::: SOURCE RECORDS
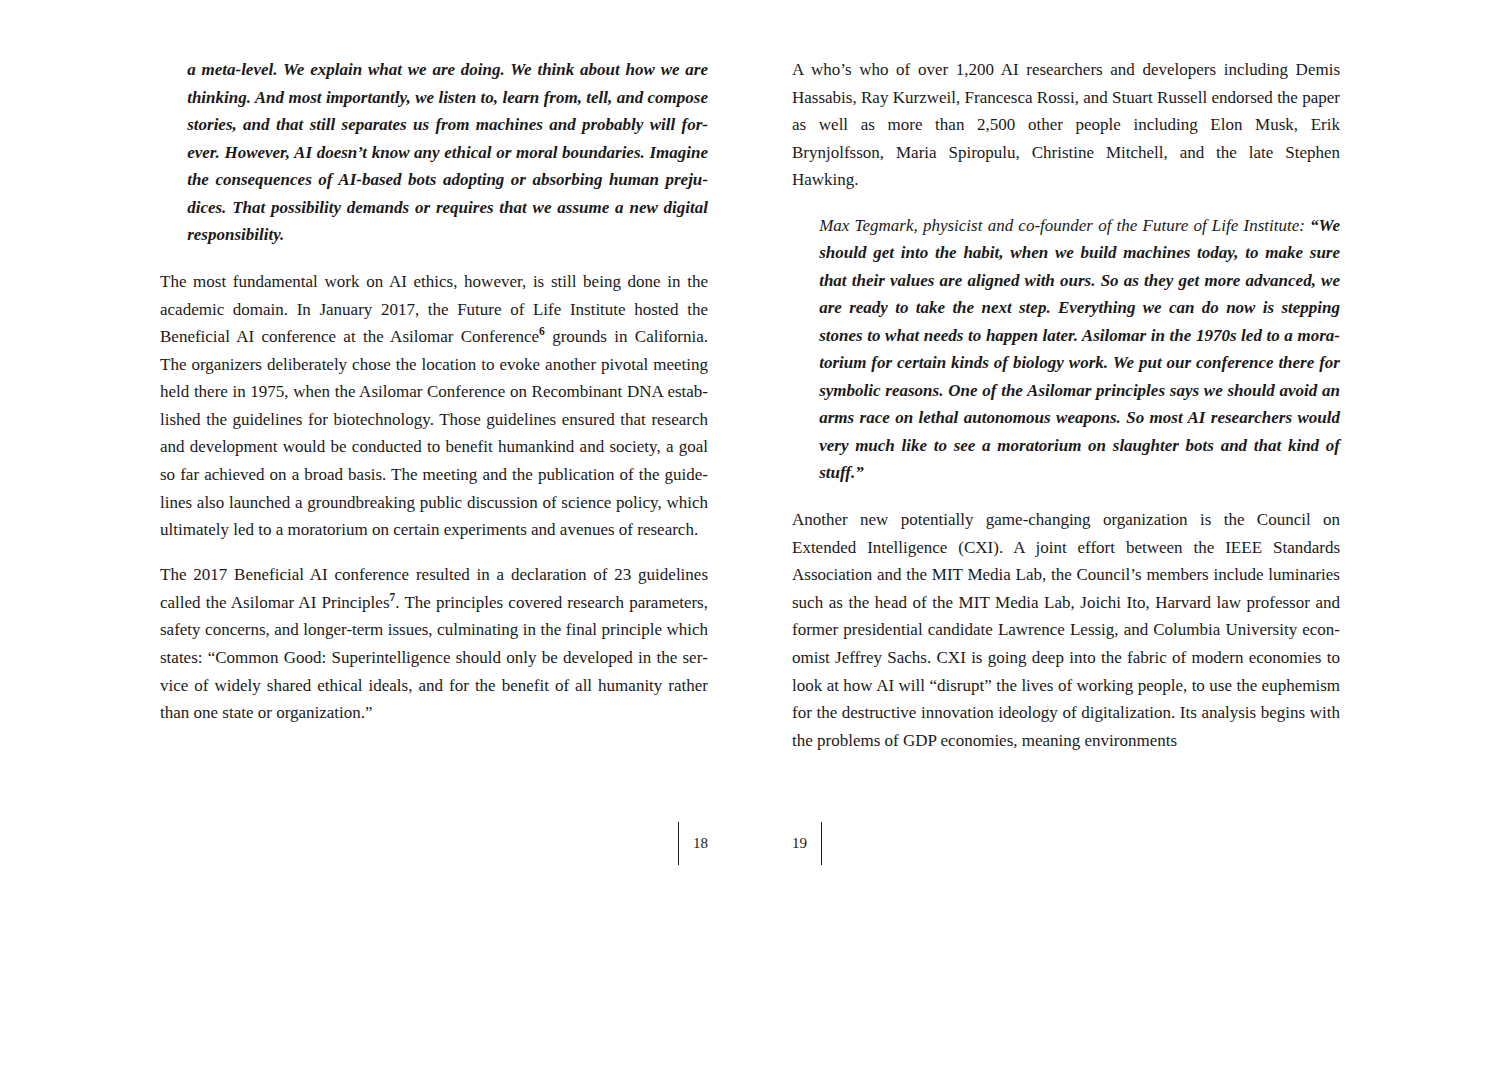a meta-level. We explain what we are doing. We think about how we are thinking. And most importantly, we listen to, learn from, tell, and compose stories, and that still separates us from machines and probably will forever. However, AI doesn’t know any ethical or moral boundaries. Imagine the consequences of AI-based bots adopting or absorbing human prejudices. That possibility demands or requires that we assume a new digital responsibility.
The most fundamental work on AI ethics, however, is still being done in the academic domain. In January 2017, the Future of Life Institute hosted the Beneficial AI conference at the Asilomar Conference6 grounds in California. The organizers deliberately chose the location to evoke another pivotal meeting held there in 1975, when the Asilomar Conference on Recombinant DNA established the guidelines for biotechnology. Those guidelines ensured that research and development would be conducted to benefit humankind and society, a goal so far achieved on a broad basis. The meeting and the publication of the guidelines also launched a groundbreaking public discussion of science policy, which ultimately led to a moratorium on certain experiments and avenues of research.
The 2017 Beneficial AI conference resulted in a declaration of 23 guidelines called the Asilomar AI Principles7. The principles covered research parameters, safety concerns, and longer-term issues, culminating in the final principle which states: “Common Good: Superintelligence should only be developed in the service of widely shared ethical ideals, and for the benefit of all humanity rather than one state or organization.”
18
A who’s who of over 1,200 AI researchers and developers including Demis Hassabis, Ray Kurzweil, Francesca Rossi, and Stuart Russell endorsed the paper as well as more than 2,500 other people including Elon Musk, Erik Brynjolfsson, Maria Spiropulu, Christine Mitchell, and the late Stephen Hawking.
Max Tegmark, physicist and co-founder of the Future of Life Institute: “We should get into the habit, when we build machines today, to make sure that their values are aligned with ours. So as they get more advanced, we are ready to take the next step. Everything we can do now is stepping stones to what needs to happen later. Asilomar in the 1970s led to a moratorium for certain kinds of biology work. We put our conference there for symbolic reasons. One of the Asilomar principles says we should avoid an arms race on lethal autonomous weapons. So most AI researchers would very much like to see a moratorium on slaughter bots and that kind of stuff.”
Another new potentially game-changing organization is the Council on Extended Intelligence (CXI). A joint effort between the IEEE Standards Association and the MIT Media Lab, the Council’s members include luminaries such as the head of the MIT Media Lab, Joichi Ito, Harvard law professor and former presidential candidate Lawrence Lessig, and Columbia University economist Jeffrey Sachs. CXI is going deep into the fabric of modern economies to look at how AI will “disrupt” the lives of working people, to use the euphemism for the destructive innovation ideology of digitalization. Its analysis begins with the problems of GDP economies, meaning environments
19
::::::
* _ACTIVITY_
Output the entries above exactly. Do not include the pictures.

* _SOLUTION TO THE PROBLEM_
a meta-level. We explain what we are doing. We think about how we are thinking. And most importantly, we listen to, learn from, tell, and compose stories, and that still separates us from machines and probably will forever. However, AI doesn’t know any ethical or moral boundaries. Imagine the consequences of AI-based bots adopting or absorbing human prejudices. That possibility demands or requires that we assume a new digital responsibility.
The most fundamental work on AI ethics, however, is still being done in the academic domain. In January 2017, the Future of Life Institute hosted the Beneficial AI conference at the Asilomar Conference6 grounds in California. The organizers deliberately chose the location to evoke another pivotal meeting held there in 1975, when the Asilomar Conference on Recombinant DNA established the guidelines for biotechnology. Those guidelines ensured that research and development would be conducted to benefit humankind and society, a goal so far achieved on a broad basis. The meeting and the publication of the guidelines also launched a groundbreaking public discussion of science policy, which ultimately led to a moratorium on certain experiments and avenues of research.
The 2017 Beneficial AI conference resulted in a declaration of 23 guidelines called the Asilomar AI Principles7. The principles covered research parameters, safety concerns, and longer-term issues, culminating in the final principle which states: “Common Good: Superintelligence should only be developed in the service of widely shared ethical ideals, and for the benefit of all humanity rather than one state or organization.”
18
A who’s who of over 1,200 AI researchers and developers including Demis Hassabis, Ray Kurzweil, Francesca Rossi, and Stuart Russell endorsed the paper as well as more than 2,500 other people including Elon Musk, Erik Brynjolfsson, Maria Spiropulu, Christine Mitchell, and the late Stephen Hawking.
Max Tegmark, physicist and co-founder of the Future of Life Institute: “We should get into the habit, when we build machines today, to make sure that their values are aligned with ours. So as they get more advanced, we are ready to take the next step. Everything we can do now is stepping stones to what needs to happen later. Asilomar in the 1970s led to a moratorium for certain kinds of biology work. We put our conference there for symbolic reasons. One of the Asilomar principles says we should avoid an arms race on lethal autonomous weapons. So most AI researchers would very much like to see a moratorium on slaughter bots and that kind of stuff.”
Another new potentially game-changing organization is the Council on Extended Intelligence (CXI). A joint effort between the IEEE Standards Association and the MIT Media Lab, the Council’s members include luminaries such as the head of the MIT Media Lab, Joichi Ito, Harvard law professor and former presidential candidate Lawrence Lessig, and Columbia University economist Jeffrey Sachs. CXI is going deep into the fabric of modern economies to look at how AI will “disrupt” the lives of working people, to use the euphemism for the destructive innovation ideology of digitalization. Its analysis begins with the problems of GDP economies, meaning environments
19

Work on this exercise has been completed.